WRITTEN TASK - Can you recast the text below as a JSON list of strings, one string per line across every block in the listing, with blank lines left out?

EXTRACTED RECORDS -

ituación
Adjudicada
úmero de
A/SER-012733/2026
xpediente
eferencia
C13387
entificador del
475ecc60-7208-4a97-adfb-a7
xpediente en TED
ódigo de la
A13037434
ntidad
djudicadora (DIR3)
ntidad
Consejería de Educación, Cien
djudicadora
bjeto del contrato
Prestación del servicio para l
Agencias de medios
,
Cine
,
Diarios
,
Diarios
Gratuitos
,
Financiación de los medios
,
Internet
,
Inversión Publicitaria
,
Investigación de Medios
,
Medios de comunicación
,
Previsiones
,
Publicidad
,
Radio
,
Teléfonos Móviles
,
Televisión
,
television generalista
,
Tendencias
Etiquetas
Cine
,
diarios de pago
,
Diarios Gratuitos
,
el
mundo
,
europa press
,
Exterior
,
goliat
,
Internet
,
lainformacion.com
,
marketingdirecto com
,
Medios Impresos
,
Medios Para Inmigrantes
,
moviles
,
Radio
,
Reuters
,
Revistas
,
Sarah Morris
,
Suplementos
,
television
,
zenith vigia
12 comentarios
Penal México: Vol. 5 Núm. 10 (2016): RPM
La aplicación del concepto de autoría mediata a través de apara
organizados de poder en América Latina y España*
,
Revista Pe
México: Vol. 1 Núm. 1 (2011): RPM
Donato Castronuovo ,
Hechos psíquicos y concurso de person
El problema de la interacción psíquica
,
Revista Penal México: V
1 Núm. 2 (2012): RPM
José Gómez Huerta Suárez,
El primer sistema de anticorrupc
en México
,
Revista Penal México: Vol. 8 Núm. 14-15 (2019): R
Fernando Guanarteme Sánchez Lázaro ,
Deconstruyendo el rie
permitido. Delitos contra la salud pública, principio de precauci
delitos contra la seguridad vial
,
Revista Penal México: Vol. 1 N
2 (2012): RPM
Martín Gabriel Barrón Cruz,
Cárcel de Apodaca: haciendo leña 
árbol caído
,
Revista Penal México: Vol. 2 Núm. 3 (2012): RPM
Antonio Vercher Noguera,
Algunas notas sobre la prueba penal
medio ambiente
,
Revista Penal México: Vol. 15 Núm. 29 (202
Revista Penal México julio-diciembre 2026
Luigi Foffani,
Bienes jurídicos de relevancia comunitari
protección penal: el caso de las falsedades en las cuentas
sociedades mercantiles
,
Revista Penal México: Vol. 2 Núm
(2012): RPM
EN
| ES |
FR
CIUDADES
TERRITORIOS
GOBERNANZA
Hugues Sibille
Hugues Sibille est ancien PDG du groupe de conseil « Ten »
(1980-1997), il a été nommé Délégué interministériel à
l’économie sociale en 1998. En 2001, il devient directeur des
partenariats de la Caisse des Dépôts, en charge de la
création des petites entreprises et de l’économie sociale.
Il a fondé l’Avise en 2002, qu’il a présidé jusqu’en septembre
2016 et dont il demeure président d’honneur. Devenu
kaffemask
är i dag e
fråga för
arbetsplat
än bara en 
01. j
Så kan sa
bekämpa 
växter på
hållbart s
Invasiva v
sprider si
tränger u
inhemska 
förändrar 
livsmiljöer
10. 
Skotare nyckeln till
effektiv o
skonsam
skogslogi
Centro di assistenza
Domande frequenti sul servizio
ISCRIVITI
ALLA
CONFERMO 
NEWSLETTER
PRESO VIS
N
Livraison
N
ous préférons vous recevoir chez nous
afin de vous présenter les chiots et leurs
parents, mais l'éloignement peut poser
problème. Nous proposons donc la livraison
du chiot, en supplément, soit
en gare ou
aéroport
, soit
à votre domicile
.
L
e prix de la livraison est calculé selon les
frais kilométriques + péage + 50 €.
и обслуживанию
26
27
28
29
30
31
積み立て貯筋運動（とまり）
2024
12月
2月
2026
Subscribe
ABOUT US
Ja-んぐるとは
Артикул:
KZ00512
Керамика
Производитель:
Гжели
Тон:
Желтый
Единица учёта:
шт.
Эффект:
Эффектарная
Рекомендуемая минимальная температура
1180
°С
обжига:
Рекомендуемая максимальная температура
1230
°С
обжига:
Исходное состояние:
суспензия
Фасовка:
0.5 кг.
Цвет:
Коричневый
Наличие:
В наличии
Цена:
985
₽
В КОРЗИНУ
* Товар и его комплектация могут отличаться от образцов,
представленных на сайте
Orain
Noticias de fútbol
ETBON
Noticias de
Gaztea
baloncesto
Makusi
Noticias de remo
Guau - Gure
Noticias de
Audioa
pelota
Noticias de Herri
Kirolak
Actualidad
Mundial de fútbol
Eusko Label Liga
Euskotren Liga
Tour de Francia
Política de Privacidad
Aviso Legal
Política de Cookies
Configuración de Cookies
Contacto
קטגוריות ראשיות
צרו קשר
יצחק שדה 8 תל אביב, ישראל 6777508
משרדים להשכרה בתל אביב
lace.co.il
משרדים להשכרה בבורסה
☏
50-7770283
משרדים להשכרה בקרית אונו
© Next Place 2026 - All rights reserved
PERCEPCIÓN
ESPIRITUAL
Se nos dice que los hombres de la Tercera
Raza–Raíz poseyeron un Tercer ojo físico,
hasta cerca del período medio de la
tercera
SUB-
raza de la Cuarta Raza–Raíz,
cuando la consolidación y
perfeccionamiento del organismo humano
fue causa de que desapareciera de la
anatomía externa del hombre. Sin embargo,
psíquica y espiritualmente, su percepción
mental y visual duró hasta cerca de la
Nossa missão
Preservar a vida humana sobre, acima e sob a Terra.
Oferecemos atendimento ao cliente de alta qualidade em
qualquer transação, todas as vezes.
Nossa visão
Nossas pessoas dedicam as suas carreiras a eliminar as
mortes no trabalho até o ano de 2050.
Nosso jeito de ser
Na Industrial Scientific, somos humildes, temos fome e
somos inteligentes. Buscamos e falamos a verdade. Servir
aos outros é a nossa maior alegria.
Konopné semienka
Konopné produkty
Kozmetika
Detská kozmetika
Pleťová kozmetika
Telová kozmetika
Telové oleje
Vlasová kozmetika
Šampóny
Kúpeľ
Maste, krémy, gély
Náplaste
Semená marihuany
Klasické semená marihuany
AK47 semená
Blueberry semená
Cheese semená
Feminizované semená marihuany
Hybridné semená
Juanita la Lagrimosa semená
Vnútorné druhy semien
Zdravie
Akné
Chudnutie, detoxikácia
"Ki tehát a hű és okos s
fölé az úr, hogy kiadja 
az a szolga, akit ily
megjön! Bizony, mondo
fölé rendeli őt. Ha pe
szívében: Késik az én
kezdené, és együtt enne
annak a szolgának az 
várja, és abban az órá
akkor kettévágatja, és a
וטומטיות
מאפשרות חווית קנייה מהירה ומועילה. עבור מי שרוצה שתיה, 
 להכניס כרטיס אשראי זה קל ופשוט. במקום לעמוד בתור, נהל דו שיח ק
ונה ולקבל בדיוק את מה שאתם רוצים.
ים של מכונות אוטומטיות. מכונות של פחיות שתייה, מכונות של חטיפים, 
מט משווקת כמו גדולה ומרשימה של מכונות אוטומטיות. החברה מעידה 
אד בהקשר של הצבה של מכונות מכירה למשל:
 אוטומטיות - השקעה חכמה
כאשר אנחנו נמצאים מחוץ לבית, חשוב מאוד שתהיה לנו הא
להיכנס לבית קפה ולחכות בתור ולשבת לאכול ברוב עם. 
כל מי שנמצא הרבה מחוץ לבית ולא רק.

ANSWER AREA -
[
  "ituación",
  "Adjudicada",
  "úmero de",
  "A/SER-012733/2026",
  "xpediente",
  "eferencia",
  "C13387",
  "entificador del",
  "475ecc60-7208-4a97-adfb-a7",
  "xpediente en TED",
  "ódigo de la",
  "A13037434",
  "ntidad",
  "djudicadora (DIR3)",
  "ntidad",
  "Consejería de Educación, Cien",
  "djudicadora",
  "bjeto del contrato",
  "Prestación del servicio para l",
  "Agencias de medios",
  ",",
  "Cine",
  ",",
  "Diarios",
  ",",
  "Diarios",
  "Gratuitos",
  ",",
  "Financiación de los medios",
  ",",
  "Internet",
  ",",
  "Inversión Publicitaria",
  ",",
  "Investigación de Medios",
  ",",
  "Medios de comunicación",
  ",",
  "Previsiones",
  ",",
  "Publicidad",
  ",",
  "Radio",
  ",",
  "Teléfonos Móviles",
  ",",
  "Televisión",
  ",",
  "television generalista",
  ",",
  "Tendencias",
  "Etiquetas",
  "Cine",
  ",",
  "diarios de pago",
  ",",
  "Diarios Gratuitos",
  ",",
  "el",
  "mundo",
  ",",
  "europa press",
  ",",
  "Exterior",
  ",",
  "goliat",
  ",",
  "Internet",
  ",",
  "lainformacion.com",
  ",",
  "marketingdirecto com",
  ",",
  "Medios Impresos",
  ",",
  "Medios Para Inmigrantes",
  ",",
  "moviles",
  ",",
  "Radio",
  ",",
  "Reuters",
  ",",
  "Revistas",
  ",",
  "Sarah Morris",
  ",",
  "Suplementos",
  ",",
  "television",
  ",",
  "zenith vigia",
  "12 comentarios",
  "Penal México: Vol. 5 Núm. 10 (2016): RPM",
  "La aplicación del concepto de autoría mediata a través de apara",
  "organizados de poder en América Latina y España*",
  ",",
  "Revista Pe",
  "México: Vol. 1 Núm. 1 (2011): RPM",
  "Donato Castronuovo ,",
  "Hechos psíquicos y concurso de person",
  "El problema de la interacción psíquica",
  ",",
  "Revista Penal México: V",
  "1 Núm. 2 (2012): RPM",
  "José Gómez Huerta Suárez,",
  "El primer sistema de anticorrupc",
  "en México",
  ",",
  "Revista Penal México: Vol. 8 Núm. 14-15 (2019): R",
  "Fernando Guanarteme Sánchez Lázaro ,",
  "Deconstruyendo el rie",
  "permitido. Delitos contra la salud pública, principio de precauci",
  "delitos contra la seguridad vial",
  ",",
  "Revista Penal México: Vol. 1 N",
  "2 (2012): RPM",
  "Martín Gabriel Barrón Cruz,",
  "Cárcel de Apodaca: haciendo leña ",
  "árbol caído",
  ",",
  "Revista Penal México: Vol. 2 Núm. 3 (2012): RPM",
  "Antonio Vercher Noguera,",
  "Algunas notas sobre la prueba penal",
  "medio ambiente",
  ",",
  "Revista Penal México: Vol. 15 Núm. 29 (202",
  "Revista Penal México julio-diciembre 2026",
  "Luigi Foffani,",
  "Bienes jurídicos de relevancia comunitari",
  "protección penal: el caso de las falsedades en las cuentas",
  "sociedades mercantiles",
  ",",
  "Revista Penal México: Vol. 2 Núm",
  "(2012): RPM",
  "EN",
  "| ES |",
  "FR",
  "CIUDADES",
  "TERRITORIOS",
  "GOBERNANZA",
  "Hugues Sibille",
  "Hugues Sibille est ancien PDG du groupe de conseil « Ten »",
  "(1980-1997), il a été nommé Délégué interministériel à",
  "l’économie sociale en 1998. En 2001, il devient directeur des",
  "partenariats de la Caisse des Dépôts, en charge de la",
  "création des petites entreprises et de l’économie sociale.",
  "Il a fondé l’Avise en 2002, qu’il a présidé jusqu’en septembre",
  "2016 et dont il demeure président d’honneur. Devenu",
  "kaffemask",
  "är i dag e",
  "fråga för",
  "arbetsplat",
  "än bara en ",
  "01. j",
  "Så kan sa",
  "bekämpa ",
  "växter på",
  "hållbart s",
  "Invasiva v",
  "sprider si",
  "tränger u",
  "inhemska ",
  "förändrar ",
  "livsmiljöer",
  "10. ",
  "Skotare nyckeln till",
  "effektiv o",
  "skonsam",
  "skogslogi",
  "Centro di assistenza",
  "Domande frequenti sul servizio",
  "ISCRIVITI",
  "ALLA",
  "CONFERMO ",
  "NEWSLETTER",
  "PRESO VIS",
  "N",
  "Livraison",
  "N",
  "ous préférons vous recevoir chez nous",
  "afin de vous présenter les chiots et leurs",
  "parents, mais l'éloignement peut poser",
  "problème. Nous proposons donc la livraison",
  "du chiot, en supplément, soit",
  "en gare ou",
  "aéroport",
  ", soit",
  "à votre domicile",
  ".",
  "L",
  "e prix de la livraison est calculé selon les",
  "frais kilométriques + péage + 50 €.",
  "и обслуживанию",
  "26",
  "27",
  "28",
  "29",
  "30",
  "31",
  "積み立て貯筋運動（とまり）",
  "2024",
  "12月",
  "2月",
  "2026",
  "Subscribe",
  "ABOUT US",
  "Ja-んぐるとは",
  "Артикул:",
  "KZ00512",
  "Керамика",
  "Производитель:",
  "Гжели",
  "Тон:",
  "Желтый",
  "Единица учёта:",
  "шт.",
  "Эффект:",
  "Эффектарная",
  "Рекомендуемая минимальная температура",
  "1180",
  "°С",
  "обжига:",
  "Рекомендуемая максимальная температура",
  "1230",
  "°С",
  "обжига:",
  "Исходное состояние:",
  "суспензия",
  "Фасовка:",
  "0.5 кг.",
  "Цвет:",
  "Коричневый",
  "Наличие:",
  "В наличии",
  "Цена:",
  "985",
  "₽",
  "В КОРЗИНУ",
  "* Товар и его комплектация могут отличаться от образцов,",
  "представленных на сайте",
  "Orain",
  "Noticias de fútbol",
  "ETBON",
  "Noticias de",
  "Gaztea",
  "baloncesto",
  "Makusi",
  "Noticias de remo",
  "Guau - Gure",
  "Noticias de",
  "Audioa",
  "pelota",
  "Noticias de Herri",
  "Kirolak",
  "Actualidad",
  "Mundial de fútbol",
  "Eusko Label Liga",
  "Euskotren Liga",
  "Tour de Francia",
  "Política de Privacidad",
  "Aviso Legal",
  "Política de Cookies",
  "Configuración de Cookies",
  "Contacto",
  "קטגוריות ראשיות",
  "צרו קשר",
  "יצחק שדה 8 תל אביב, ישראל 6777508",
  "משרדים להשכרה בתל אביב",
  "lace.co.il",
  "משרדים להשכרה בבורסה",
  "☏",
  "50-7770283",
  "משרדים להשכרה בקרית אונו",
  "© Next Place 2026 - All rights reserved",
  "PERCEPCIÓN",
  "ESPIRITUAL",
  "Se nos dice que los hombres de la Tercera",
  "Raza–Raíz poseyeron un Tercer ojo físico,",
  "hasta cerca del período medio de la",
  "tercera",
  "SUB-",
  "raza de la Cuarta Raza–Raíz,",
  "cuando la consolidación y",
  "perfeccionamiento del organismo humano",
  "fue causa de que desapareciera de la",
  "anatomía externa del hombre. Sin embargo,",
  "psíquica y espiritualmente, su percepción",
  "mental y visual duró hasta cerca de la",
  "Nossa missão",
  "Preservar a vida humana sobre, acima e sob a Terra.",
  "Oferecemos atendimento ao cliente de alta qualidade em",
  "qualquer transação, todas as vezes.",
  "Nossa visão",
  "Nossas pessoas dedicam as suas carreiras a eliminar as",
  "mortes no trabalho até o ano de 2050.",
  "Nosso jeito de ser",
  "Na Industrial Scientific, somos humildes, temos fome e",
  "somos inteligentes. Buscamos e falamos a verdade. Servir",
  "aos outros é a nossa maior alegria.",
  "Konopné semienka",
  "Konopné produkty",
  "Kozmetika",
  "Detská kozmetika",
  "Pleťová kozmetika",
  "Telová kozmetika",
  "Telové oleje",
  "Vlasová kozmetika",
  "Šampóny",
  "Kúpeľ",
  "Maste, krémy, gély",
  "Náplaste",
  "Semená marihuany",
  "Klasické semená marihuany",
  "AK47 semená",
  "Blueberry semená",
  "Cheese semená",
  "Feminizované semená marihuany",
  "Hybridné semená",
  "Juanita la Lagrimosa semená",
  "Vnútorné druhy semien",
  "Zdravie",
  "Akné",
  "Chudnutie, detoxikácia",
  "\"Ki tehát a hű és okos s",
  "fölé az úr, hogy kiadja ",
  "az a szolga, akit ily",
  "megjön! Bizony, mondo",
  "fölé rendeli őt. Ha pe",
  "szívében: Késik az én",
  "kezdené, és együtt enne",
  "annak a szolgának az ",
  "várja, és abban az órá",
  "akkor kettévágatja, és a",
  "וטומטיות",
  "מאפשרות חווית קנייה מהירה ומועילה. עבור מי שרוצה שתיה, ",
  " להכניס כרטיס אשראי זה קל ופשוט. במקום לעמוד בתור, נהל דו שיח ק",
  "ונה ולקבל בדיוק את מה שאתם רוצים.",
  "ים של מכונות אוטומטיות. מכונות של פחיות שתייה, מכונות של חטיפים, ",
  "מט משווקת כמו גדולה ומרשימה של מכונות אוטומטיות. החברה מעידה ",
  "אד בהקשר של הצבה של מכונות מכירה למשל:",
  " אוטומטיות - השקעה חכמה",
  "כאשר אנחנו נמצאים מחוץ לבית, חשוב מאוד שתהיה לנו הא",
  "להיכנס לבית קפה ולחכות בתור ולשבת לאכול ברוב עם. ",
  "כל מי שנמצא הרבה מחוץ לבית ולא רק."
]